И это только нужно было видеть, какой радостью осветилось его лицо! Люба даже растрогалась, что и у немчуры, оказывается, тоже есть сердце, и он может испытывать добрые чувства к детям. Вздохнула: «Все мы люди, все под одним богом ходим... Это война всё перемешала и людей друг на друга натравила...».

Скупо заулыбался и старший немец с деньгами. Он протянул Любе длинную и округлую металлическую флягу, с которой свинтил крышку в виде небольшой кружки без ручки, и сказал, показывая внутрь пальцем: «Млеко». Люба взяла флягу, кивнула головой и вышла в сени, где, прикрытое полотенцем, стояло ведро с парным полуденным молоком: она только что подоила Меркуню. Набрала молока и захватила стоявшее в чуланчике лукошко с куриными, утиными и гусиными яйцами. Яиц было немного, потому что наседки на гнёздах уже насиживали кладки яиц.

Немцы удивились тому, что яйца оказались разными. Выбрали все куриные, их как раз полдюжины было. Утиные брать не стали, явно брезгуя ими. Зато немного посмеялись и взяли одно гусиное яйцо. От предложенной Любой капустной похлёбки с мамалыгой они только поморщились и решительно покачали головами, отказываясь от непривычного угощения. «Не по нутру им наши пустые щи», – с горькой иронией подумала молодая женщина.
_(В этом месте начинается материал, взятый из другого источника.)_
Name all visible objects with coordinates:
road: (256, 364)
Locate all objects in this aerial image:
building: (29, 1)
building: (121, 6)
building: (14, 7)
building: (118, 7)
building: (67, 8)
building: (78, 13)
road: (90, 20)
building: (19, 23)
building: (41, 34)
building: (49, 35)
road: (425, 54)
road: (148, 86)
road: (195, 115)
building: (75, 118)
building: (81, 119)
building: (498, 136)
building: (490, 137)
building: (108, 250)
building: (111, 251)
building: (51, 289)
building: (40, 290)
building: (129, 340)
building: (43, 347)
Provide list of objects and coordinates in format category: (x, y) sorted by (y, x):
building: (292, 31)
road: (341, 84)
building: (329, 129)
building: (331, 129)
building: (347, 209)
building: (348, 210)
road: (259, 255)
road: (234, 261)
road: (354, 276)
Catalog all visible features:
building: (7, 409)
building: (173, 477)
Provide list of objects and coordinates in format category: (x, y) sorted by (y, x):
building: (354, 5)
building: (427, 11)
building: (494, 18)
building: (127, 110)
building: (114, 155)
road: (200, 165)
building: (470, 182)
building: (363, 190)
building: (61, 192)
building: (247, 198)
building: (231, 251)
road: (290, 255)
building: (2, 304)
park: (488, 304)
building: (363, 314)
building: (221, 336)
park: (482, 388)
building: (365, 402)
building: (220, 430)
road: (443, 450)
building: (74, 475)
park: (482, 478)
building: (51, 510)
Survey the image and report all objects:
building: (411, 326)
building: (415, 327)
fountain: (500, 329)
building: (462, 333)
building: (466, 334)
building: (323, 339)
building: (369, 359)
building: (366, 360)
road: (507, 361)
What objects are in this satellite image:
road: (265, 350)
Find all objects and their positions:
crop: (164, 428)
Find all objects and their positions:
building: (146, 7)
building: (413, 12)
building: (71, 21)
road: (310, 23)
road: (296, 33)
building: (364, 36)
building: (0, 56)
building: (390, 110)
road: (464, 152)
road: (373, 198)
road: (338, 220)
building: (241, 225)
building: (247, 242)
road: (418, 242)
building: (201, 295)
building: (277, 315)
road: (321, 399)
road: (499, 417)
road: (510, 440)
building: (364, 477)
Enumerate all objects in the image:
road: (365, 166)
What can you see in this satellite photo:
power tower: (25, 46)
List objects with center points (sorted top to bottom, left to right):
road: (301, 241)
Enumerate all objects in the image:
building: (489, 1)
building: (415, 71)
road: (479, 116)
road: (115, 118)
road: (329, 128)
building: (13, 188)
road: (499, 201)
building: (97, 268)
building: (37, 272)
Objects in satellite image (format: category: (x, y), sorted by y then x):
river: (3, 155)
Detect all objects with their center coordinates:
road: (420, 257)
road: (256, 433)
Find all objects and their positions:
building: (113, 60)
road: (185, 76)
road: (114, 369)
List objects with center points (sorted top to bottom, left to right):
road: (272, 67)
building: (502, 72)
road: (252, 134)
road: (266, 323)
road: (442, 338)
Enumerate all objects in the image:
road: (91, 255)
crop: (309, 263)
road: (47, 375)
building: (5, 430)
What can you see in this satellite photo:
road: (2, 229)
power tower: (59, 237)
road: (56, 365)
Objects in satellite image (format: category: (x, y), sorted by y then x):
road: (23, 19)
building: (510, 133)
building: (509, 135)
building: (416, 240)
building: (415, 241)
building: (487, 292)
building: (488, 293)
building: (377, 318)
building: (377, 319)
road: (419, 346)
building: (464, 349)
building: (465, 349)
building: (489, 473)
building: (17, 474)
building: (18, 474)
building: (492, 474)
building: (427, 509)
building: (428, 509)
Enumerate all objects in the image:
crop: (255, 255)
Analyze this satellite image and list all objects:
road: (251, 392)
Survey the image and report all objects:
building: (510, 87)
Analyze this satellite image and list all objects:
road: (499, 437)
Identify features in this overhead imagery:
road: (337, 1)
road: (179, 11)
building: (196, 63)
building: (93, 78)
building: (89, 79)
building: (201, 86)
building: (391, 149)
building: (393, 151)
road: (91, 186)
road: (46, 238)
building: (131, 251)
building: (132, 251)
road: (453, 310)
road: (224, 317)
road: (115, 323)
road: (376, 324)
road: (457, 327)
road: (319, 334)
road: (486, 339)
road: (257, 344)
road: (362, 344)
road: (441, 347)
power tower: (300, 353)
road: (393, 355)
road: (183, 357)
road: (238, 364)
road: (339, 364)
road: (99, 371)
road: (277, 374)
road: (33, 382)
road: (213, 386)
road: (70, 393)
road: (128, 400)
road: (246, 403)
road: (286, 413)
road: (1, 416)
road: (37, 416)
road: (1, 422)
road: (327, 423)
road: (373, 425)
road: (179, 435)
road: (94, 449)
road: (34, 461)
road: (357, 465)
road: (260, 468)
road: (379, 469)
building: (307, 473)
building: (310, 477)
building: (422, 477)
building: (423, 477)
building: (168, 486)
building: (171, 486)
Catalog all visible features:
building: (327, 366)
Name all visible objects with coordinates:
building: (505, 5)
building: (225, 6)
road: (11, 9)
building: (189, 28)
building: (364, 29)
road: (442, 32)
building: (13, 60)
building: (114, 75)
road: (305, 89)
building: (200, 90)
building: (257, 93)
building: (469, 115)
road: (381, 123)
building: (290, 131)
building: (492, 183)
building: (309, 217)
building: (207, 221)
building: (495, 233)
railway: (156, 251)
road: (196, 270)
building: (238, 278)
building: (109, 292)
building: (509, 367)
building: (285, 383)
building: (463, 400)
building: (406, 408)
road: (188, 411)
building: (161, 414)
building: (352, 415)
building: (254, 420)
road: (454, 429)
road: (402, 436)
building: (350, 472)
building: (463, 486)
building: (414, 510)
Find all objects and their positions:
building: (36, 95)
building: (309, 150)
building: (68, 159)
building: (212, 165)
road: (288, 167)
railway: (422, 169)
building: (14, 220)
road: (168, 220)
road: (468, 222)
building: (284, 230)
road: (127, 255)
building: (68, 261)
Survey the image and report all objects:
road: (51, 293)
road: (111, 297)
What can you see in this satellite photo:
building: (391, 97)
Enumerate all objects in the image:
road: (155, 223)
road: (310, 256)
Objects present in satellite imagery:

А старший немец, будто крыльями помахав сжатыми в локтях руками и проведя ребром ладони по шее, дал понять, что хотел бы купить битую птицу. Люба округлила глаза, покачала головой и развела руками, мол, что у неё нет лишней птицы. Немец посмотрел недоверчиво и, как показалось, начал злиться.

Второй немец с Маруськой на руках сказал ему что-то успокоительное и примирительное. И тут Люба решилась. Тронув старшего немца за рукав, она знаками предложила ему следовать за ней.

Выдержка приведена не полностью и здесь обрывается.